TASK STATEMENT: Go through the listing below and gather every line with the word "respective".

RECORD SET:
++++++
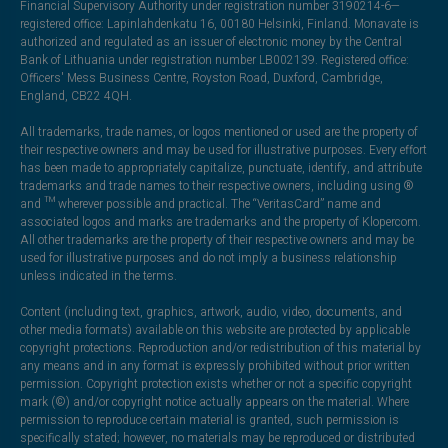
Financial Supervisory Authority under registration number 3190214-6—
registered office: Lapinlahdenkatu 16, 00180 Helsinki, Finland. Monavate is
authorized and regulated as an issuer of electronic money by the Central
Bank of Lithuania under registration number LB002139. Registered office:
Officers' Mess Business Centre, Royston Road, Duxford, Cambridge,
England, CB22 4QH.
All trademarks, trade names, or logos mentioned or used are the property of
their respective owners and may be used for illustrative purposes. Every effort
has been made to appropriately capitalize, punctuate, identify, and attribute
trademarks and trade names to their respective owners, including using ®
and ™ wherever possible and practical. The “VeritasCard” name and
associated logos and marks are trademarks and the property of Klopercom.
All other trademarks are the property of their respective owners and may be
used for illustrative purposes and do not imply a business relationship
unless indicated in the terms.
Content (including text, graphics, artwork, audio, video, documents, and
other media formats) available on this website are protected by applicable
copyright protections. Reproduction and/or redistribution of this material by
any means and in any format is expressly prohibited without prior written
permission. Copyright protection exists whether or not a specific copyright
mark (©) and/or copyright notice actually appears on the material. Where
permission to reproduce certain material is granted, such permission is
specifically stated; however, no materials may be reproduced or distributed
++++++
SOLUTION FOR THIS PROBLEM:
their respective owners and may be used for illustrative purposes. Every effort
trademarks and trade names to their respective owners, including using ®
All other trademarks are the property of their respective owners and may be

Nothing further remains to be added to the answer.